→ PROBLEM REQUIREMENTS
Go through the entries below and copy every line that holds the word "塩分量フィルタ".
★ ★ ★ ★
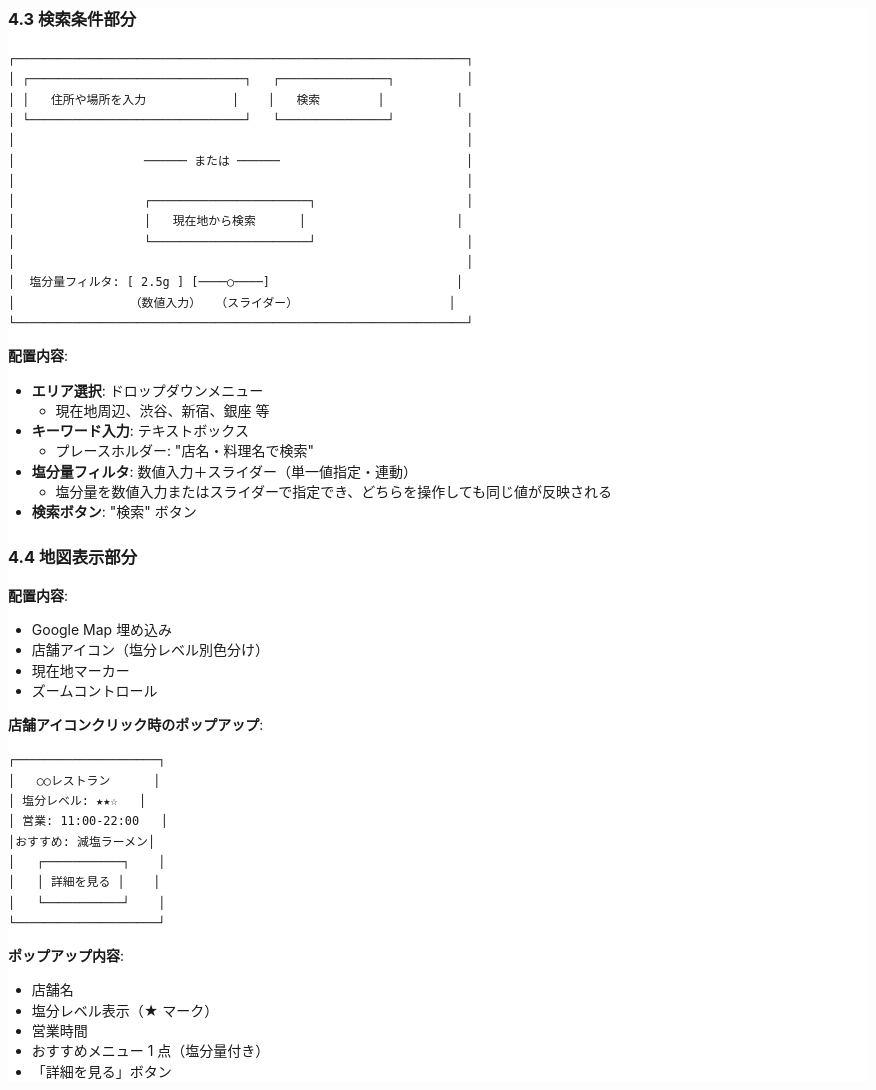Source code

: ### 4.3 検索条件部分

```
┌───────────────────────────────────────────────────────────────┐
│ ┌──────────────────────────────┐   ┌───────────────┐          │
│ │   住所や場所を入力            │    │   検索        │          │
│ └──────────────────────────────┘   └───────────────┘          │
│                                                               │
│                  ────── または ──────                          │
│                                                               │
│                  ┌──────────────────────┐                     │
│                  │   現在地から検索      │                     │
│                  └──────────────────────┘                     │
│                                                               │
│  塩分量フィルタ: [ 2.5g ] [────○────]                          │
│                （数値入力）  （スライダー）                     │
└───────────────────────────────────────────────────────────────┘
```

**配置内容**:

- **エリア選択**: ドロップダウンメニュー
  - 現在地周辺、渋谷、新宿、銀座 等
- **キーワード入力**: テキストボックス
  - プレースホルダー: "店名・料理名で検索"
- **塩分量フィルタ**: 数値入力＋スライダー（単一値指定・連動）
  - 塩分量を数値入力またはスライダーで指定でき、どちらを操作しても同じ値が反映される
- **検索ボタン**: "検索" ボタン

### 4.4 地図表示部分

**配置内容**:

- Google Map 埋め込み
- 店舗アイコン（塩分レベル別色分け）
- 現在地マーカー
- ズームコントロール

**店舗アイコンクリック時のポップアップ**:

```
┌────────────────────┐
│   ○○レストラン      │
│ 塩分レベル: ★★☆   │
│ 営業: 11:00-22:00   │
│おすすめ: 減塩ラーメン│
│   ┌───────────┐    │
│   │ 詳細を見る │    │
│   └───────────┘    │
└────────────────────┘
```

**ポップアップ内容**:

- 店舗名
- 塩分レベル表示（★ マーク）
- 営業時間
- おすすめメニュー 1 点（塩分量付き）
- 「詳細を見る」ボタン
★ ★ ★ ★
→ ANSWER SPACE
│  塩分量フィルタ: [ 2.5g ] [────○────]                          │
- **塩分量フィルタ**: 数値入力＋スライダー（単一値指定・連動）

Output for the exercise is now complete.